Bu reste paralel Sinop’ta üç füze atışıyla S-400 sistemi denenerek Moskova’ya jest yapılıyor. “Yok, yok endişelenmeyin patates taşımayacağız” dercesine!
Suriye, Libya, Doğu Akdeniz ve son olarak Karabağ’la husumetler büyütüldükten sonra en azından müttefikler nezdinde bir anlayış ve destek arayışı stratejik aklın gereğidir. O da yok. Yine kas gösterisi, yine gürleyiş, yine şamata. Herkese “Görmemişin sismik ve sondaj gemisi olmuş” dedirtircesine Mavi Vatan tasavvurunda coşkulu yeni fasıllar ekleniyor. Birkaç gün öncesine kadar AB ve NATO üzerinden Yunanistan’la temasların başlamasına diplomasiye şans tanımak kabilinden olumlu atıflar yapan iktidar, Oruç Reis’i yeniden Doğu Akdeniz’e göndererek suları köpürtüyor. Bu arada Türkiye’nin ‘arama ve kurtarma sorumluluk alanı’ Doğu Akdeniz’de kriz yaratan arama sahalarını kapsayacak şekilde genişletiliyor.

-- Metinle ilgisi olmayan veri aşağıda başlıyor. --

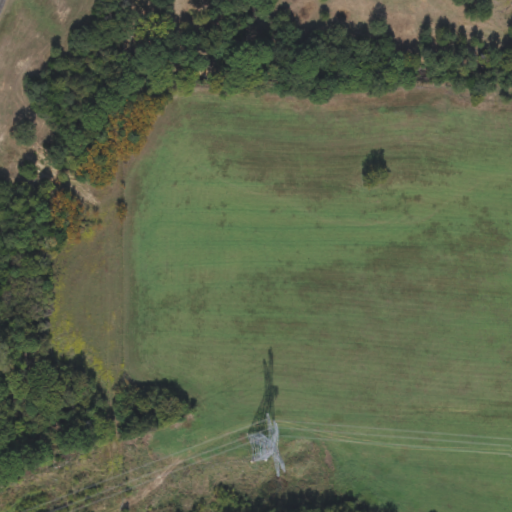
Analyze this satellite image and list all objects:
power tower: (255, 447)
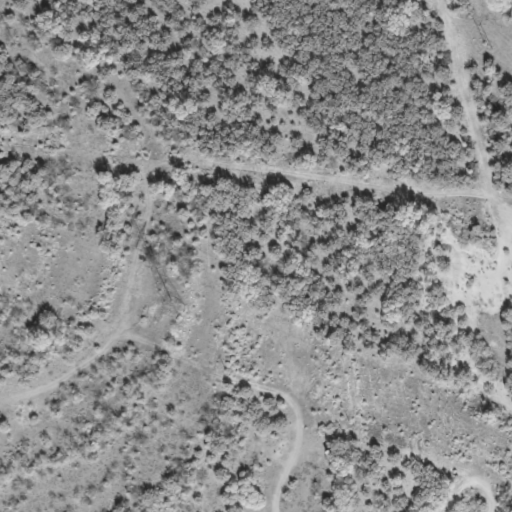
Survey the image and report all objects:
power tower: (178, 313)
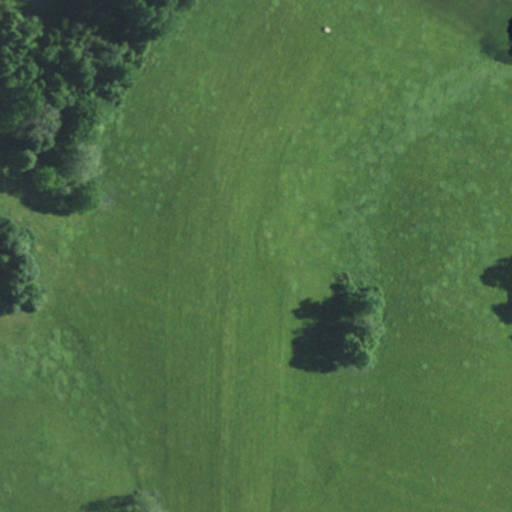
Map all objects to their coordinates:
road: (119, 340)
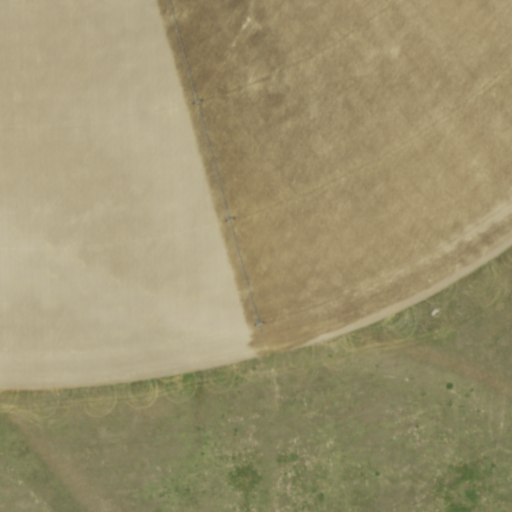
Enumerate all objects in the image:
crop: (238, 171)
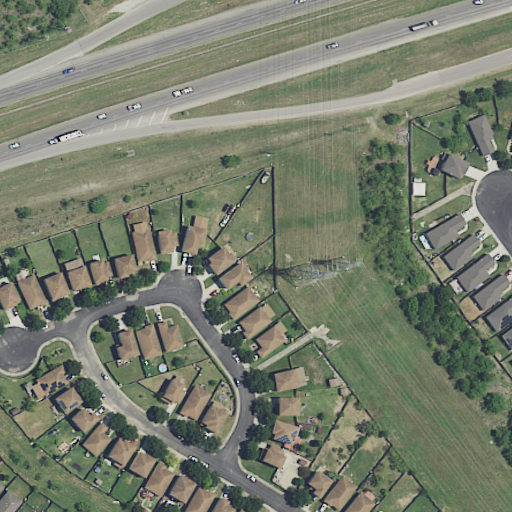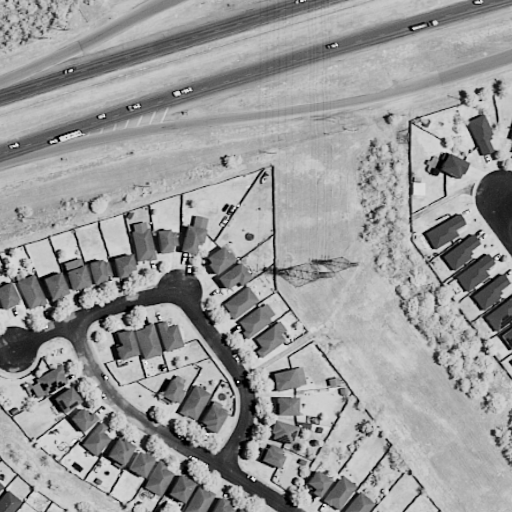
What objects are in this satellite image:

Sonuç krize çözüm için devrede olan Almanya Dışişleri Bakanı Heiko Maas, Ankara gezisini iptal ediyor; Şansölye Angela Merkel, Türkiye’yi kayıran tarzını keskinleştiriyor. ABD ve NATO’dan uyarılar geliyor. ABD Kongresi’nin üyeleri, Türkiye'nin Doğu Akdeniz, Libya, Suriye, Irak ve Karabağ'daki saldırgan tavrını durdurması, S-400 alımından doğan CAATSA yaptırımlarının uygulanması için Trump yönetimini sıkıştırıyor. Malum Kongre’den geçen yaptırım kararı Trump’ın imzasına takılmış durumda. Trump’ın 3 Kasım’da yeniden seçilmesini Körfez’deki hasımları kadar Erdoğan da dört gözle bekliyor. Rus lider Vladimir Putin gibi! Bölgeden Trump’ın gitmesini bir tek Filistinliler istiyor! Rusya’yı bunaltan bu manevralardan sonra bir de Joe Biden başkan seçilirse epey sıkıntılı bir tablo oluşacak demektir.

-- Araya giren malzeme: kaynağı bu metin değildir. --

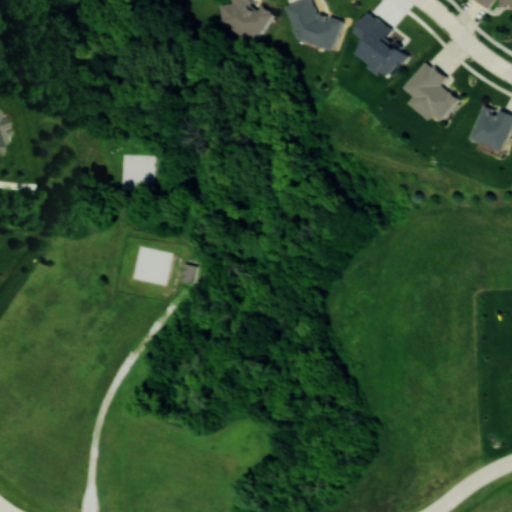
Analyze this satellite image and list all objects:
road: (392, 3)
building: (243, 18)
building: (312, 25)
road: (465, 39)
building: (491, 125)
building: (4, 131)
building: (192, 271)
building: (187, 272)
road: (261, 507)
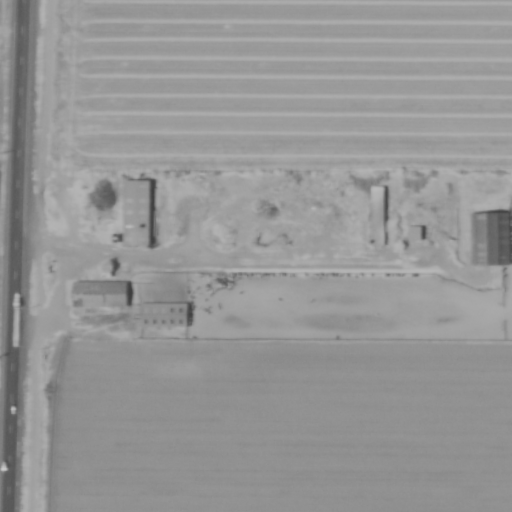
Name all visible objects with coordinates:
building: (138, 212)
building: (414, 233)
crop: (271, 235)
building: (496, 240)
road: (11, 255)
crop: (255, 256)
building: (100, 294)
building: (164, 315)
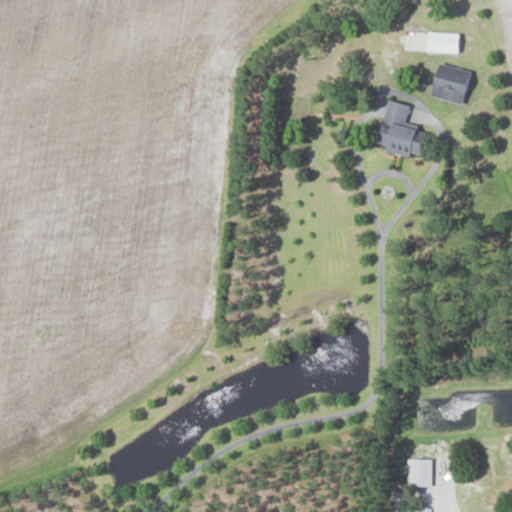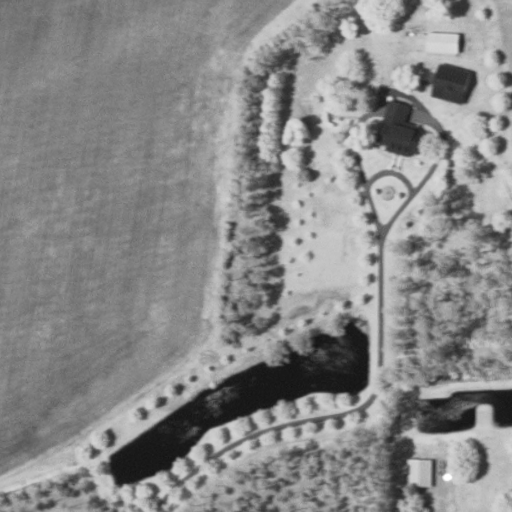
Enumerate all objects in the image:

Mutattır, derler ki ‘koca devletin vardır bir bildiği!’ Bu güç düşkünlüğü içinde mantık aramakla meşgulüz ya hâlâ; künhüne varamadığımız ne var diye bakınıp duruyoruz. Yok, ne mantık var ne tutarlılık. Ne de rota. Dümeni kırmış, pusulayı patlatmış, yelkeni deldirtmiş geminin rotası mı olur! Tek şansları ellerinin altında bitmek bilmeyen kozların olması. Ayaklarının altındaki batırmayan bataklık sanki.